Mixed with the deathly silence after the battle, it pressed down on everyone, making it hard to breathe.
Ella lay on the camp bed, breathing steadily, deeply asleep.
Barret sat at her bedside, silently keeping watch.
At the other end of the tent, Elaine and Fiona were speaking in low voices, occasionally casting complicated glances over.
Finally, Elaine broke the silence.
The elderly man, with white hair and beard and a refined air, stood up and walked slowly to Lin En, performing a formal Kingdom salute.
“Master Lin En,”
His voice carried a trace of exhaustion, but more than that, an unprecedented sincerity.
“Please accept my deepest gratitude. Thank you for saving us in our time of crisis. And once again, I apologize for our previous offense. Your strength… far exceeded my imagination.”
Lin En looked at him calmly, saying nothing.
“The Thorn Guard,”
Elaine no longer hid anything, his tone heavy.
“Are the most secret protectors of the Royal Family. We came here under the secret order of His Majesty the King.
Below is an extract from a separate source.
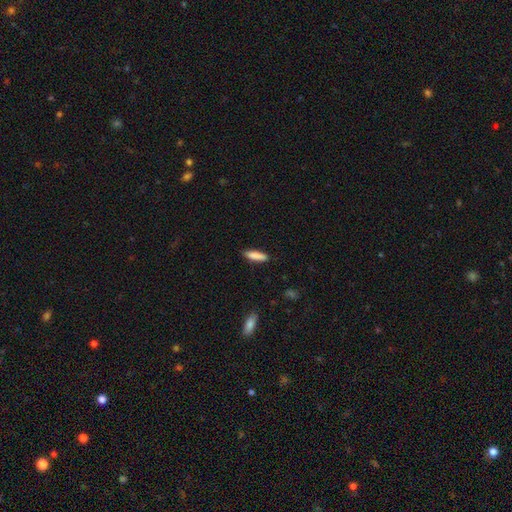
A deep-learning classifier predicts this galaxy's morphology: type=smooth (86%); roundness=cigar-shaped (66%); merging=none (85%).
Please forgive our earlier concealment, as this involves the highest state secrets.”
As he finished speaking, he retrieved a small obsidian box from his waist pouch, barely larger than his palm.
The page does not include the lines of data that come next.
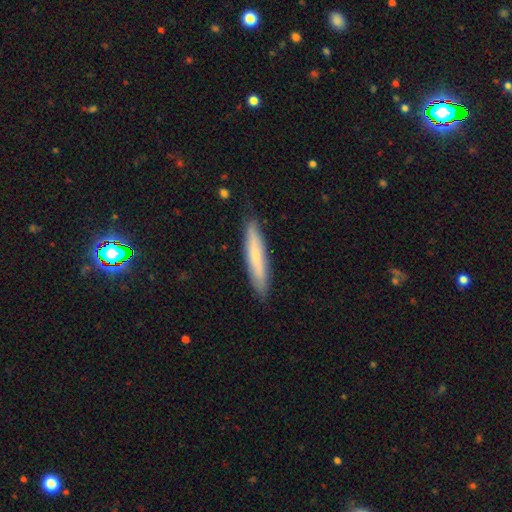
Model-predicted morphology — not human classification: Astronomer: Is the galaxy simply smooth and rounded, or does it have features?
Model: smooth — 66%.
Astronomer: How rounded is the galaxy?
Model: cigar-shaped — 91%.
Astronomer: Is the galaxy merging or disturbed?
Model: none — 88%.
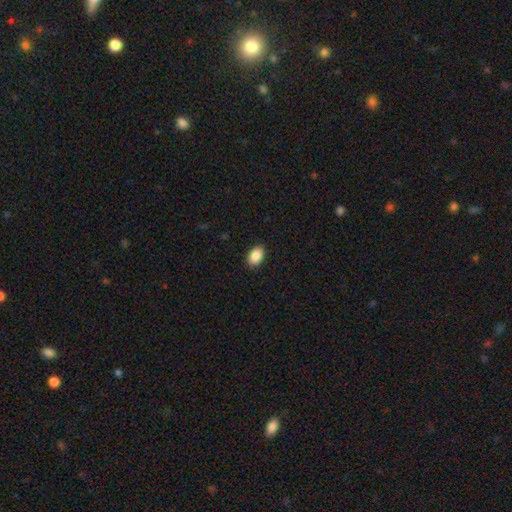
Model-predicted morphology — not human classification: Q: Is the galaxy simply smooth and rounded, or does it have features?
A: smooth — 89%.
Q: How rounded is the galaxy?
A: in between — 87%.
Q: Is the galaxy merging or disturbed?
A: none — 90%.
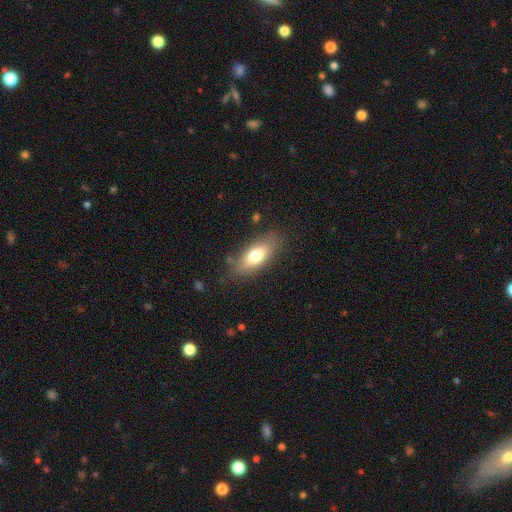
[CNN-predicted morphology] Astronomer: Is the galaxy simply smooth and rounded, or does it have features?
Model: smooth — 72%.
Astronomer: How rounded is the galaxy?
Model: in between — 75%.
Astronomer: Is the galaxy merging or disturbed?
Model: none — 81%.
The surface of the box was inscribed with intricate silver arrays, radiating a powerful sealing aura, as if a world-devouring beast was trapped within.
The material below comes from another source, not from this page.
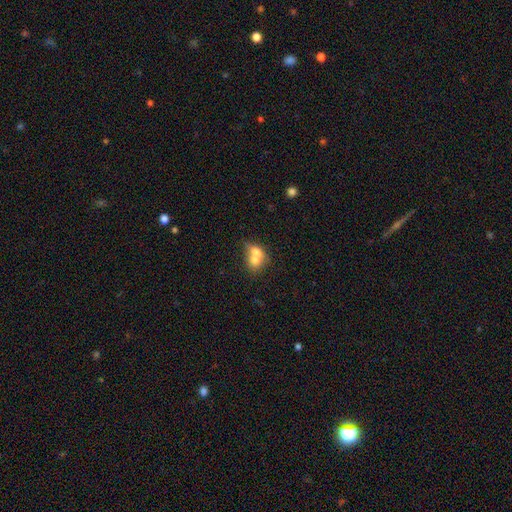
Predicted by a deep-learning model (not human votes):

“This is the real reason for our journey.”
Elaine placed the box flat on the table, carefully undoing one of the seals.
Even through a fleeting crack, a withered breath, as if life itself was being drained away, leaked out. Lin En’s pupils contracted sharply.
“This is a piece of human tissue, a sample infected by Wither Fever.”
Elaine resealed the box, his voice suppressed to the extreme.
“The foundation of the Kingdom, our future monarch, Crown Prince Astran… was infected by this years ago. If it cannot be cured, I fear his life is in grave danger.
Our only hope is to find the Hall of Life, a place that has long disappeared into the river of history, and seek a miracle of healing.”
“Wither Fever…”
The moment these three words left Elaine’s lips, the tranquil aura around Lin En shattered instantly.
A cold killing intent erupted from within him, chilling the temperature of the tent by several degrees. Elaine and Fiona’s faces changed, instinctively gripping their sword hilts, eyes filled with shock.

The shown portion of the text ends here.